“Survivors of the Second World War, people who have fled bombs from elsewhere, soldiers who risk their lives for peace and security: now that there is war on our continent again, many people’s memories come back. Of torture, oppression, of loved ones dying. The pain that never really went away makes itself felt intensely,” said Halsema.
She described an old image that has become current again: “A man bends over a woman who lies lifeless in the street. Heaps of smoking smoke all around him, emergency services working frantically, people looking around dazedly and dead bodies under white sheets. They are old photos but images that are all too current.”
“Close by, a bomb destroyed the corner of Blauwburgwal and Herengracht. And 44 lives. ‘It’s as if the city is moaning’, wrote an Amsterdam woman who just before heard the air raid siren. It was May 11, 1940. A tragic day. Yet the bomb in Amsterdam was only a harbinger. Three days later, Rotterdam was hit by the heaviest bombardment in Dutch history. On that day, the Nazis came closer to their goals: to take power in Europe and commit a genocide that we still cannot comprehend. On May 14, 1940, the people of Rotterdam lost hundreds of fellow citizens. A proud port city lost its ancient heart. The Netherlands lost its freedom, its democracy and its rule of law.”
Suffering
“Commemorating together offers comfort.

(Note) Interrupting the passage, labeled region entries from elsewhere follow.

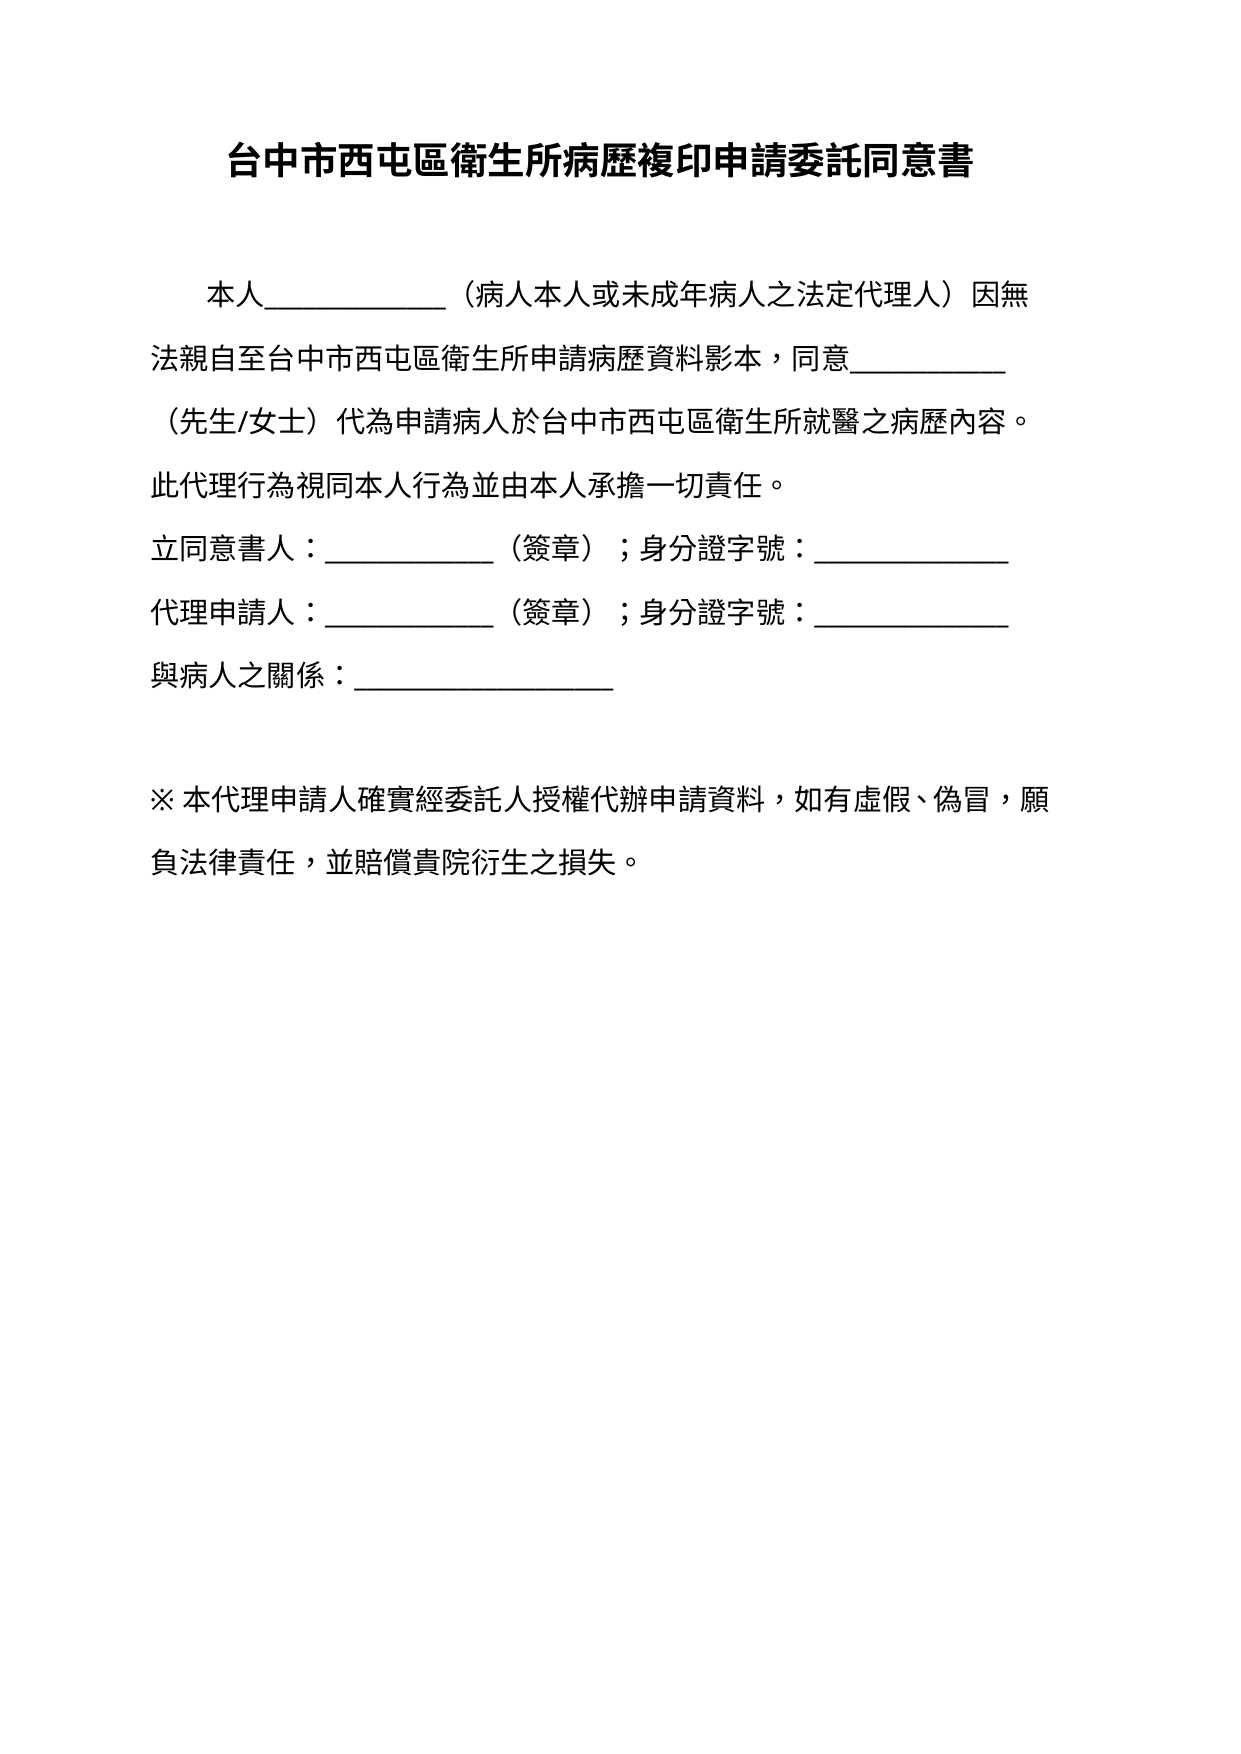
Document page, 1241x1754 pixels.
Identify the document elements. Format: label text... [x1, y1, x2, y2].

text 代理申請人：_____________（簽章）；身分證字號：_______________ [150, 589, 1049, 632]
text 台中市西屯區衛生所病歷複印申請委託同意書 [150, 131, 1049, 185]
text ※ 本代理申請人確實經委託人授權代辦申請資料，如有虛假、偽冒，願負法律責任，並賠償貴院衍生之損失。 [150, 776, 1049, 882]
text 立同意書人：_____________（簽章）；身分證字號：_______________ [150, 526, 1049, 568]
text 與病人之關係：____________________ [150, 653, 1049, 695]
text 本人______________（病人本人或未成年病人之法定代理人）因無法親自至台中市西屯區衛生所申請病歷資料影本，同意____________（先生/女士）代為申請病人於台中市西屯區衛生所就醫之病歷內容。此代理行為視同本人行為並由本人承擔一切責任。 [150, 272, 1049, 505]
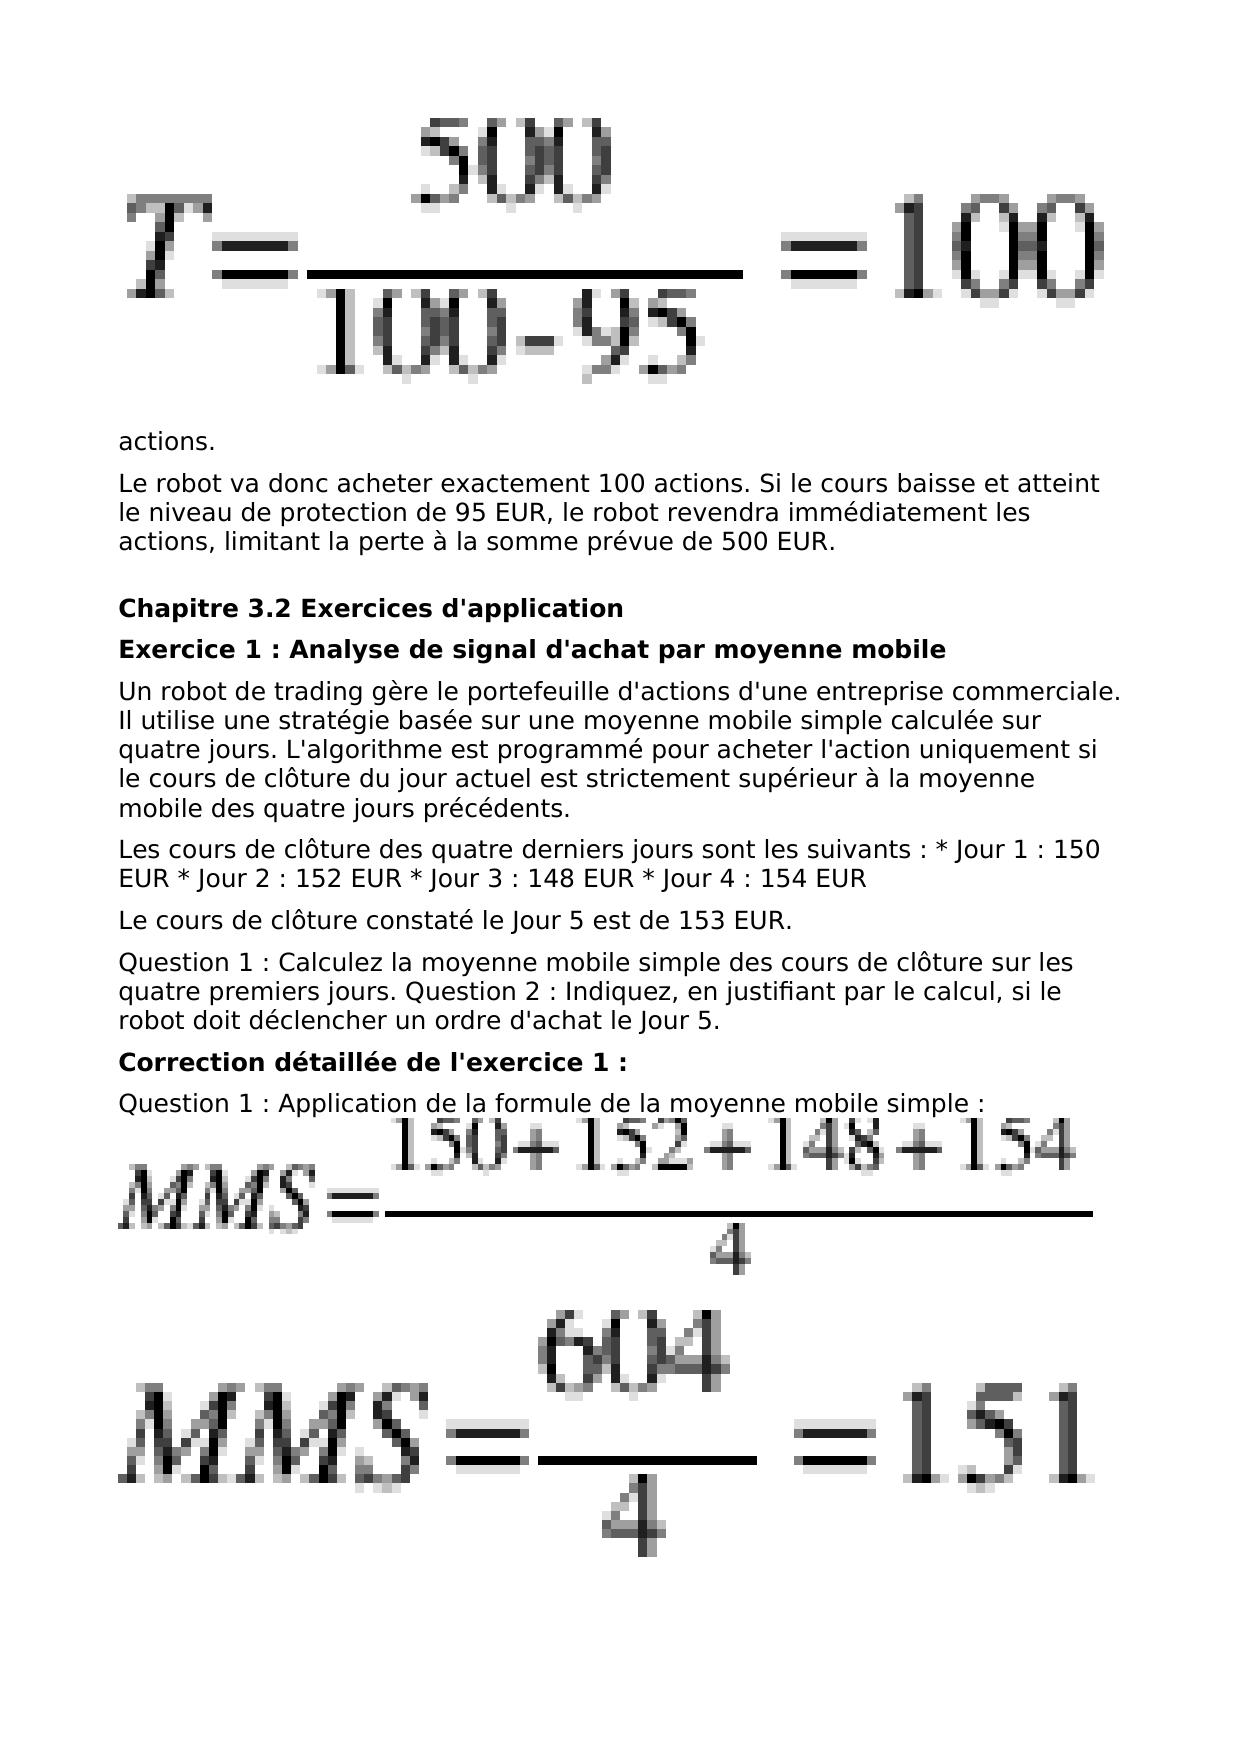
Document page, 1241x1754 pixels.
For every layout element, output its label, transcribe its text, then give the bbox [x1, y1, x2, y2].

Here, with this symbol of national unity and with the countless memorial stones and monuments in other places in our country,” said the mayor. “One of the most impressive war memorials is in Rotterdam for a reason. It’s called The Destroyed City. It recalls the suffering of a city that – in the words of the artist – just ‘wanted to bloom like a forest.’ A figure raises its hands to the sky. A big hole in his body screams out. And yet it is also a monument of desire and willpower. It shows us how the Maasstad and the whole of the Netherlands would rise again: modern, free and reaching for the stars. The survivors built on the memory of the dead,” Halsema recalled the sculpture by sculptor Ossip Zadkine.
”’It’s as if the city is moaning.’ It sounds – also now – from the past. It rings out from cities not so far from here. And it urges us to show willpower. The power to offer comfort where there is sorrow. To rebuild what is destroyed. And to whom we have lost, we will never forget”, Halsema concluded her speech.